Saved data entries:
· · · ·

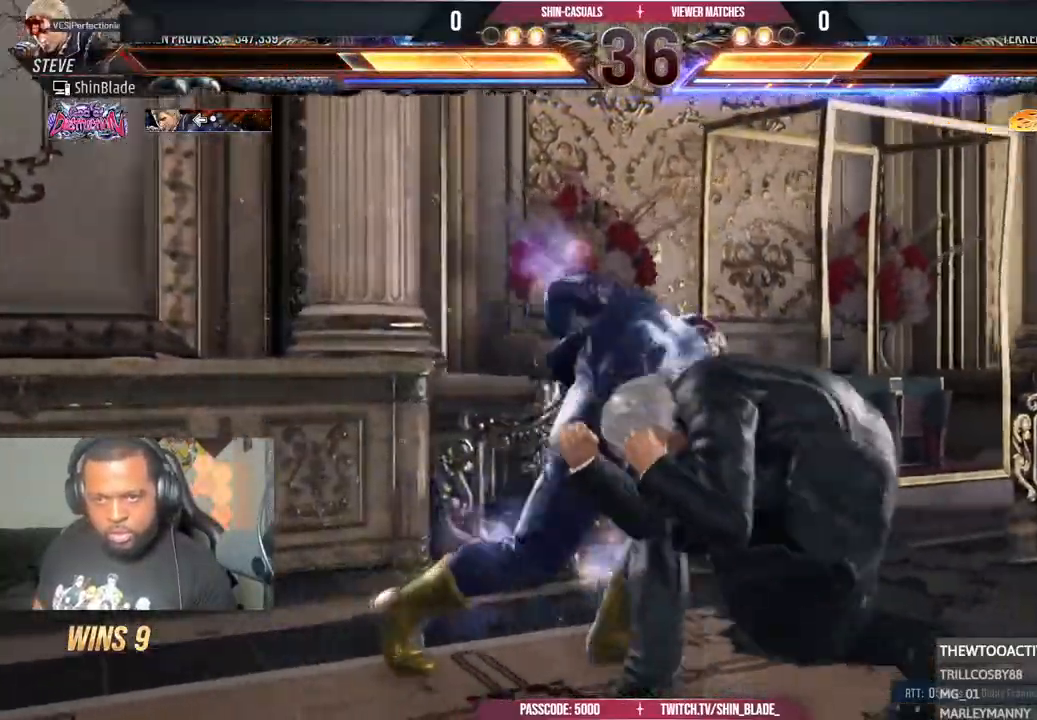
{"buttons": ["CROSS"], "left_stick": "center", "right_stick": "center", "events": [[83, "SQUARE", "up"], [167, "SQUARE", "down"], [233, "SQUARE", "up"], [283, "SQUARE", "down"], [350, "SQUARE", "up"], [467, "CROSS", "down"]]}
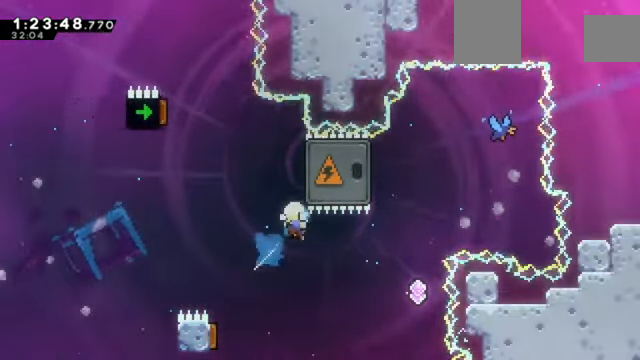
Gameplay with keyboard; each line is a JSON object with the keys held at the frame after it. "events" lists presses ("down") and releases ("up") of "a", "d", "down", "e", "left", "q", "right", "s", "up", "w" and "z" between this image and that frame as [ms after this image, input, new state], when the widget could be followed in between. No other keys are recorded. Mouse input is not recorded. Not read: c x.
{"keys": [], "events": [[134, "right", "up"], [134, "up", "up"]]}
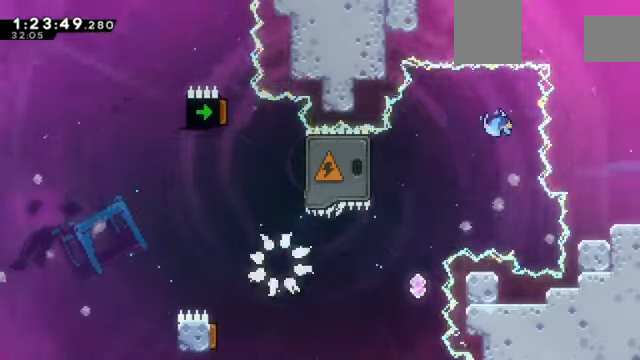
{"keys": [], "events": []}
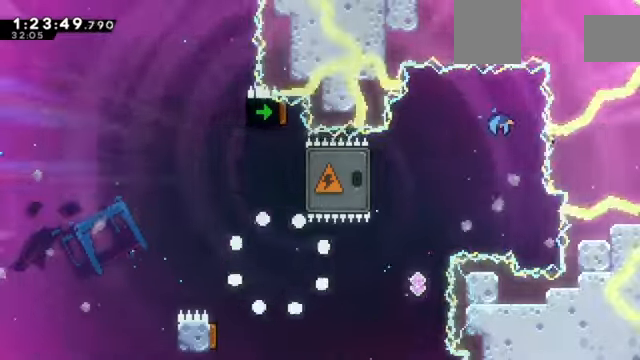
{"keys": [], "events": []}
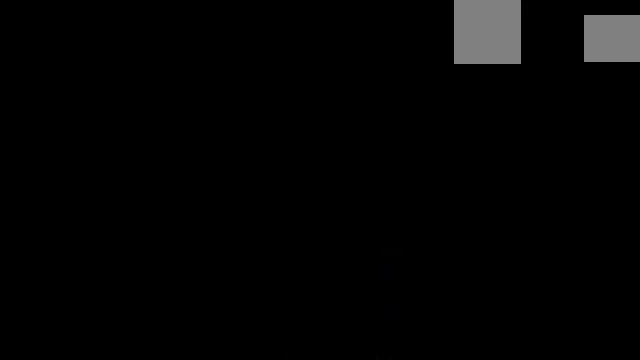
{"keys": [], "events": []}
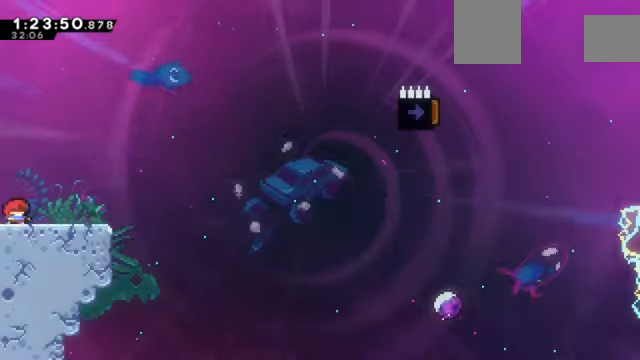
{"keys": [], "events": []}
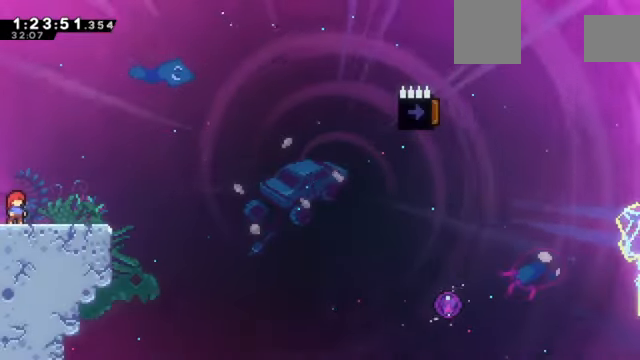
{"keys": [], "events": [[133, "down", "down"], [200, "left", "down"], [334, "left", "up"], [367, "down", "up"]]}
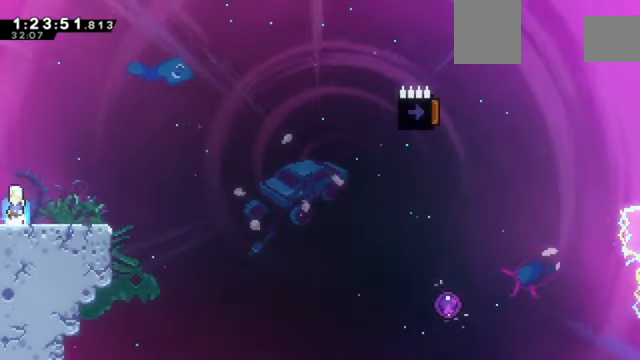
{"keys": ["right"], "events": [[201, "right", "down"], [267, "down", "down"], [434, "down", "up"]]}
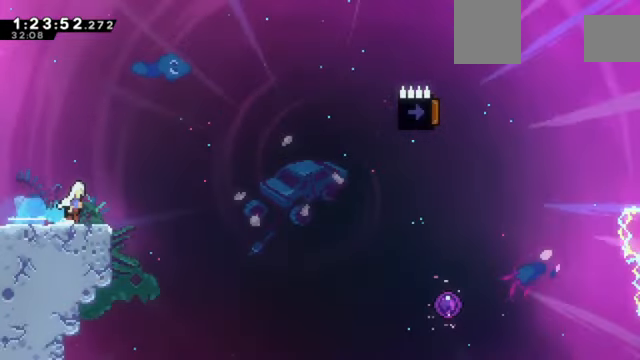
{"keys": ["right"], "events": []}
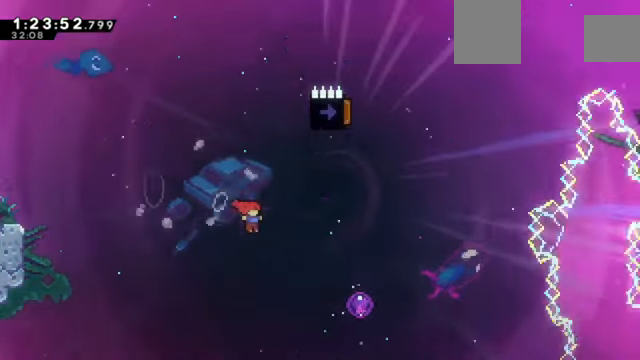
{"keys": ["right"], "events": []}
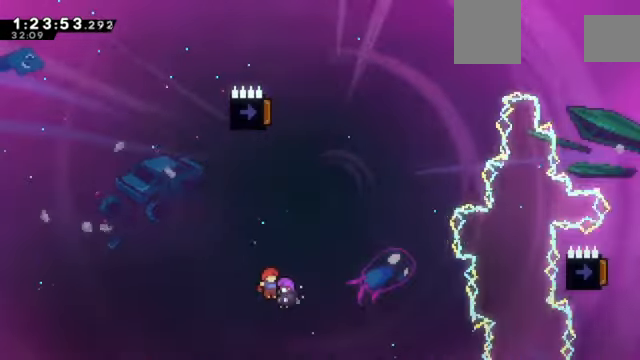
{"keys": ["left", "up"], "events": [[334, "right", "up"], [467, "left", "down"], [467, "up", "down"]]}
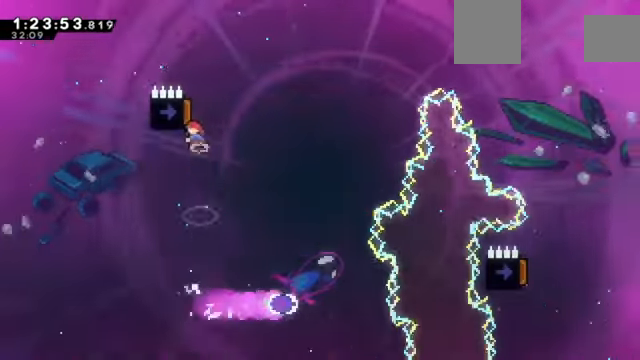
{"keys": ["left"], "events": [[201, "up", "up"]]}
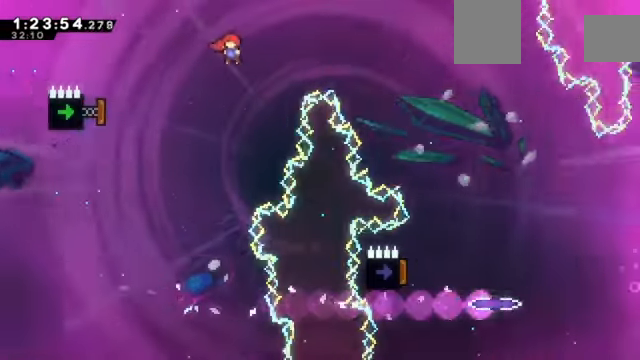
{"keys": ["left"], "events": []}
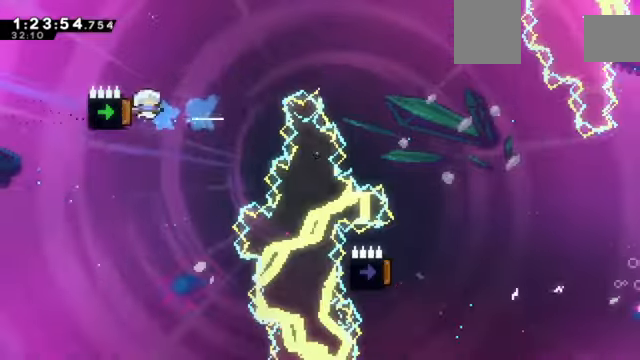
{"keys": ["down", "left"], "events": [[167, "down", "down"]]}
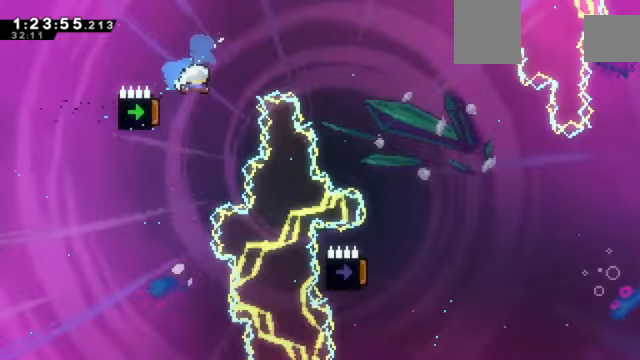
{"keys": ["right"], "events": [[367, "left", "up"], [367, "right", "down"], [401, "down", "up"]]}
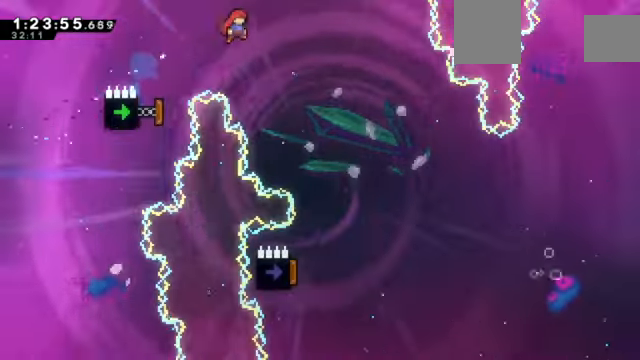
{"keys": [], "events": [[400, "right", "up"]]}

· · · ·

Please ensure that the data above is repeated exactly, with no pictures in the copy.

{"buttons": ["CROSS"], "left_stick": "center", "right_stick": "center", "events": [[83, "SQUARE", "up"], [167, "SQUARE", "down"], [233, "SQUARE", "up"], [283, "SQUARE", "down"], [350, "SQUARE", "up"], [467, "CROSS", "down"]]}
Gameplay with keyboard; each line is a JSON object with the keys held at the frame after it. "events" lists presses ("down") and releases ("up") of "a", "d", "down", "e", "left", "q", "right", "s", "up", "w" and "z" between this image and that frame as [ms after this image, input, new state], when the widget could be followed in between. No other keys are recorded. Mouse input is not recorded. Not read: c x.
{"keys": [], "events": [[134, "right", "up"], [134, "up", "up"]]}
{"keys": [], "events": []}
{"keys": [], "events": []}
{"keys": [], "events": []}
{"keys": [], "events": []}
{"keys": [], "events": [[133, "down", "down"], [200, "left", "down"], [334, "left", "up"], [367, "down", "up"]]}
{"keys": ["right"], "events": [[201, "right", "down"], [267, "down", "down"], [434, "down", "up"]]}
{"keys": ["right"], "events": []}
{"keys": ["right"], "events": []}
{"keys": ["left", "up"], "events": [[334, "right", "up"], [467, "left", "down"], [467, "up", "down"]]}
{"keys": ["left"], "events": [[201, "up", "up"]]}
{"keys": ["left"], "events": []}
{"keys": ["down", "left"], "events": [[167, "down", "down"]]}
{"keys": ["right"], "events": [[367, "left", "up"], [367, "right", "down"], [401, "down", "up"]]}
{"keys": [], "events": [[400, "right", "up"]]}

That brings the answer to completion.